PASSAGE TO READ:
•••••
# Mateen Cleaves



## Big John (Sep 11, 2002)

According to RealGM, Mateen Cleaves has been invited to camp by the Celtics. His contract is not guaranteed and he is supposed to report today.


----------



## Starbury03 (Aug 12, 2003)

He wont make the team


----------



## grizzoistight (Jul 16, 2002)

So your tellin me yall have better pgs than him???
Marcus banks?? 
who??


----------



## agoo (Jun 1, 2003)

> Originally posted by <b>grizzoistight</b>!
> So your tellin me yall have better pgs than him???
> Marcus banks??
> who??


You say that like Cleaves has an amazing NBA game. He's Khalid El-Amin on a diet. He may be better than Mike James, but that still puts him third on the depth chart. We're not missing much if he doesn't stay with the team coming out of camp.

Except his jersey collection on the sidelines.


----------



## MJG (Jun 29, 2003)

> Originally posted by <b>grizzoistight</b>!
> So your tellin me yall have better pgs than him???
> Marcus banks??
> who??


Heh Cleaves isn't exactly setting the league on fire -- it'd be tough not to have better PGs on your squad, judging by his first few years in the league.


----------



## Big John (Sep 11, 2002)

Cleaves was a pretty good player in college and a high draft pick. Then he hurt his foot and he's done virtually nothing in the NBA. If he's healthy, who knows?


----------



## JBone4eva (Oct 31, 2002)

We should sign Mateen Cleaves, the C's need a cheerleader..


----------



## bballin (Jun 3, 2003)

all i know is that he sucks in NBA 2k3  
also, who was it that cleaves was supposed to be traded for last season, but failed the physical, anyone remember?


----------



## BostonCeltics_33 (Jun 1, 2003)

You're right, it was Jumaine Jones. Nice Irony.


----------



## whiterhino (Jun 15, 2003)

I don't want to sound like a jerk but I don't want Mateen Cleeves taking up a roster spot for us, he sucks! I mean James is better than he is, Delk is certainly better and I'm SURE Banks will be better, paleeeeeease no Cleeves in Boston!


----------



## Big John (Sep 11, 2002)

I saw Cleaves play at Michigan State and thought he was pretty good-- sort of a Kalheed El Amin type. I honestly can't remember seeing him play against NBA players. He has always been injured or buried at the end of the bench. He may very well be a complete stiff, but I'd like to see for myself. So I hope they keep him around for at least a couple of exhibition games.
•••••
DATA EXTRACT:
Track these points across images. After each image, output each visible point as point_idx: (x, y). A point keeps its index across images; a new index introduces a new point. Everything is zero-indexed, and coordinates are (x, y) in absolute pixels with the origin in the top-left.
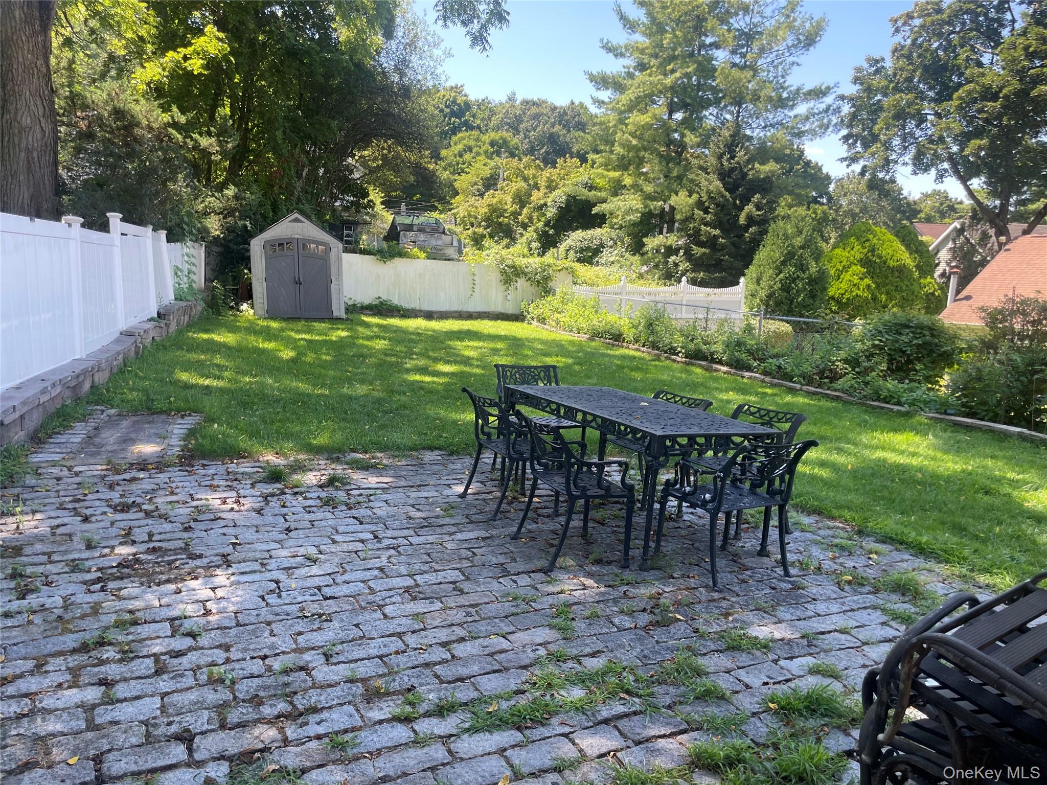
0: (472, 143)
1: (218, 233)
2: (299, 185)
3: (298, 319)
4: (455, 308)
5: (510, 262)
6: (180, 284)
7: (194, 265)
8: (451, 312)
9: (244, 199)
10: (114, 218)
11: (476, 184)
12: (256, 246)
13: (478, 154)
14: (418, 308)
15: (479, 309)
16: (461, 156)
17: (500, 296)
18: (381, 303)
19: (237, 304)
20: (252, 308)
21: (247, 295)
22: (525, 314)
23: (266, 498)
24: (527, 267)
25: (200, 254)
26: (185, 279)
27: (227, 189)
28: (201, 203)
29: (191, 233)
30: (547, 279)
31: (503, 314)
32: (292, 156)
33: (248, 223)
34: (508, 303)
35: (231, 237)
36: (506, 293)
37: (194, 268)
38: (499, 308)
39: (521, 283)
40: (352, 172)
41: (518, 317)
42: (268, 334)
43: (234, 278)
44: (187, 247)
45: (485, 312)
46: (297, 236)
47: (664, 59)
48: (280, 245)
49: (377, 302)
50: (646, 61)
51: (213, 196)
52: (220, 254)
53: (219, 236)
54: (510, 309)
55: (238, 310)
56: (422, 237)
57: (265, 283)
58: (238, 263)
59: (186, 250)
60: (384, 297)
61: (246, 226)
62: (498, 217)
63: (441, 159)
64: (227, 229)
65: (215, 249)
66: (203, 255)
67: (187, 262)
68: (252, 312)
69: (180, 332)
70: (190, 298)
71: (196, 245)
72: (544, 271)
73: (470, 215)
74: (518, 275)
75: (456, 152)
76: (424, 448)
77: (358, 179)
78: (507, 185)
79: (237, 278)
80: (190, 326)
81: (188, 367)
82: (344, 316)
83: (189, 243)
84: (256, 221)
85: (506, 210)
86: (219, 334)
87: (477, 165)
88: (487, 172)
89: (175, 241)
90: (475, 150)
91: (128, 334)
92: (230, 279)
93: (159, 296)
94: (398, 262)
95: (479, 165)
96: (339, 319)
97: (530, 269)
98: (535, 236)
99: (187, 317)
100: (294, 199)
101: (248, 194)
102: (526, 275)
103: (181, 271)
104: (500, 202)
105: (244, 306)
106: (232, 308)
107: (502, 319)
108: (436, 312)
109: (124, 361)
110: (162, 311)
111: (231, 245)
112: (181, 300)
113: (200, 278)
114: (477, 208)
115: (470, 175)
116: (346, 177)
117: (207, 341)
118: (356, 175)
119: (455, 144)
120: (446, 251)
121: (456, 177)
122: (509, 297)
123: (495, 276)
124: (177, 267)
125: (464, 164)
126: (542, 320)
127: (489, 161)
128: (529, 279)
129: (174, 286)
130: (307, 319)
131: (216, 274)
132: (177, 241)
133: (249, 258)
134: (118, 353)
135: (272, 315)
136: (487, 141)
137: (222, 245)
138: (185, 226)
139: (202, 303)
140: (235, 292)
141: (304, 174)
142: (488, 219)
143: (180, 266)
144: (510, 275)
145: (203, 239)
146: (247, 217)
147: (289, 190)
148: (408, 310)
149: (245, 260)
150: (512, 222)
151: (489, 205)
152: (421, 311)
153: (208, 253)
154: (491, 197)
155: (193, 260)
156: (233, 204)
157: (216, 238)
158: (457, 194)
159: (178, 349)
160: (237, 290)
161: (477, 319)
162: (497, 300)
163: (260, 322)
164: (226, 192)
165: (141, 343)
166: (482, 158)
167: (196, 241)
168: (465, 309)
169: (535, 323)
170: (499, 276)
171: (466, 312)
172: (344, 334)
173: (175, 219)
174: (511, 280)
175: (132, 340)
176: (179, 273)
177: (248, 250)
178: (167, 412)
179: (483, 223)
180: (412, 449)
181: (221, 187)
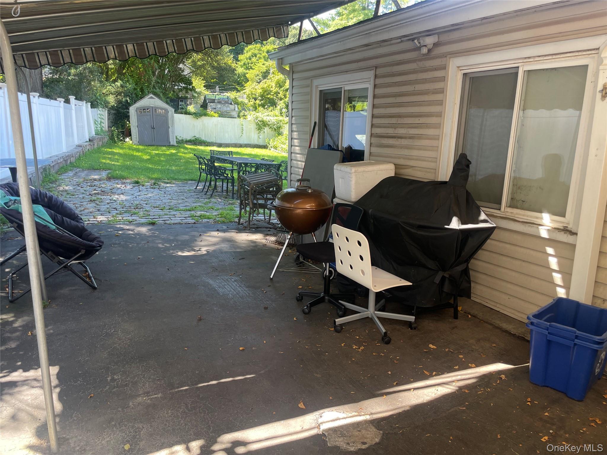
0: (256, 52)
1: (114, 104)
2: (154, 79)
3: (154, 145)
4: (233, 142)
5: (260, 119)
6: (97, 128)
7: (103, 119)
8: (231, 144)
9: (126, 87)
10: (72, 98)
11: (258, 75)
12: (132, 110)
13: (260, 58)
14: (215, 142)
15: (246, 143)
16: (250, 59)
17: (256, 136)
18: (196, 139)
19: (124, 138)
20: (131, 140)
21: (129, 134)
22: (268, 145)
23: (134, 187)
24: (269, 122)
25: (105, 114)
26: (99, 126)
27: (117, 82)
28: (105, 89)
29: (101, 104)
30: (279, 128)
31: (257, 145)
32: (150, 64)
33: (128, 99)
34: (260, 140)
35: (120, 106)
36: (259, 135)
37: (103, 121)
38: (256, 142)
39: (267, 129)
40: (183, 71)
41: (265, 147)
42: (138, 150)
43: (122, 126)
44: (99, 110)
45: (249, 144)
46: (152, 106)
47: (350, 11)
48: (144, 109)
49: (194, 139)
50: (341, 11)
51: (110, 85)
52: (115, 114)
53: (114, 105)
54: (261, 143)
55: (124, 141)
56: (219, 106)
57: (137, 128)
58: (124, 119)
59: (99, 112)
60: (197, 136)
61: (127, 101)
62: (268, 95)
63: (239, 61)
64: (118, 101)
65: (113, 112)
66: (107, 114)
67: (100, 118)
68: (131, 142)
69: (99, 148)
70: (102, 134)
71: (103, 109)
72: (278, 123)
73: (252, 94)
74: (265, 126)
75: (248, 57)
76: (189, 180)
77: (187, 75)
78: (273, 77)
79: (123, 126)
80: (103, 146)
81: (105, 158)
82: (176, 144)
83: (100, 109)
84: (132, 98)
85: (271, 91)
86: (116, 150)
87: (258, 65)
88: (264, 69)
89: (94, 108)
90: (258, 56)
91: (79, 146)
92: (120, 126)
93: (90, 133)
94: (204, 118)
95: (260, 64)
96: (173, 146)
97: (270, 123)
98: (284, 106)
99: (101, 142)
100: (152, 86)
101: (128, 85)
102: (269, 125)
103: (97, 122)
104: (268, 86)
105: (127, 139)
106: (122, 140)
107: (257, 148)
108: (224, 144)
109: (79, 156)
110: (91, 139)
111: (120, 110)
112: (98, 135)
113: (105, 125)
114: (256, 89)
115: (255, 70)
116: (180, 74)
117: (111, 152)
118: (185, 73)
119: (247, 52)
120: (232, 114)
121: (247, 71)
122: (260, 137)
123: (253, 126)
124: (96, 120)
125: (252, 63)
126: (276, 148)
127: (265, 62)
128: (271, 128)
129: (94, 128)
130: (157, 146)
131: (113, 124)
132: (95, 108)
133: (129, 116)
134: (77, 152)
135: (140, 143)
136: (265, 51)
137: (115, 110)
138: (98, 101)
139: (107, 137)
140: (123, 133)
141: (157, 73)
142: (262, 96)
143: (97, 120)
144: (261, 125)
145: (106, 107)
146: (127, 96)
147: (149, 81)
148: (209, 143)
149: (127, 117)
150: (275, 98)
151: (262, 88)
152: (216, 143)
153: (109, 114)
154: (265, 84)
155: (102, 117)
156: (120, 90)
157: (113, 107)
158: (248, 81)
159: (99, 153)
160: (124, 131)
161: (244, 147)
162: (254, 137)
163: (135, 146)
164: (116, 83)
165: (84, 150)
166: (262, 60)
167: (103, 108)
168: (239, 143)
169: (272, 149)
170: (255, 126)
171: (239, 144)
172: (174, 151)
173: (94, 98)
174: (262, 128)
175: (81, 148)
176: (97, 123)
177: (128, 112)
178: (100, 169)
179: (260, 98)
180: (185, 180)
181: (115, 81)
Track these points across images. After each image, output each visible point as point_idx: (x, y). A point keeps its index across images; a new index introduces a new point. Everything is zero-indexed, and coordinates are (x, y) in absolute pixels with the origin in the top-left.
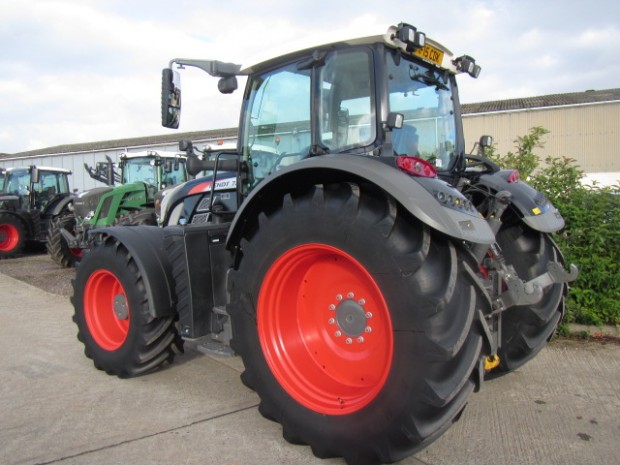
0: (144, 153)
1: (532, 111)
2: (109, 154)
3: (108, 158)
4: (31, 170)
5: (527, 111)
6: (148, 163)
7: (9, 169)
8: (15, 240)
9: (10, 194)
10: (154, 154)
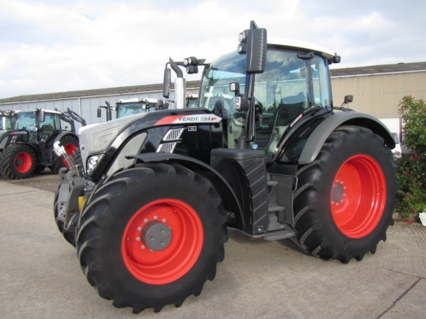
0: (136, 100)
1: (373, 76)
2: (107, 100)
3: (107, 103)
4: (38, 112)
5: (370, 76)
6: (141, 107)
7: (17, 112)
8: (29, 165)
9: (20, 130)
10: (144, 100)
•••••
SET OF TASKS:
A - In the Mateen Cleaves thread, name each player other than Cleaves whom the posters mention, counting each person once.
B - Pick up the Mateen Cleaves thread after its last post and write the next reply.
The entries have no connection to the Mateen Cleaves thread.

ANSWERS:
A - Marcus Banks, Khalid El-Amin, Mike James, Jumaine Jones, Delk

B -
----------



## voice of reality (Sep 20, 2003)

Perhaps the article that banks was not ready may now have credence. The celtics signed mike james as a backup who is a poor shooter, now since the intended backup may have to play more they want competition at that spot.


----------



## Truth34 (May 28, 2003)

*I love Mateen, but he doesn't fit here....*

Unless he's healthy, and can play better than before, he'll be here just for the exhibitions and practices. Agree with JBone, though, it's always good to have a nice cheerleader. For the Celtics 15th roster spot, though, it would be nice to have a bigger frontcourt player or a shooter.


----------



## Priest (Jun 24, 2003)

> Originally posted by <b>agoo101284</b>!
> 
> 
> You say that like Cleaves has an amazing NBA game. He's Khalid El-Amin on a diet. .
> ...


I know this is totally irrelevent and i apologize but Khalid El-Amin was a pretty solid guard when he was in the nba too bad he got cheated out the league because they worried about his size:no: wut a shame


----------



## TheRifleman (May 20, 2002)

> Originally posted by <b>JBone4eva</b>!
> We should sign Mateen Cleaves, the C's need a cheerleader..



The Cs have Waltah as their cheerleader.


----------



## lochdoun (Jun 11, 2003)

> The Cs have Waltah as their cheerleader.


sure, a i.5 million dollar a season cheerleader...


----------



## Big John (Sep 11, 2002)

Cleaves' contract is not guaranteed.


----------



## Peja Vu (Jun 9, 2002)

The Boston Celtics released free-agent guard Mateen Cleaves on Tuesday.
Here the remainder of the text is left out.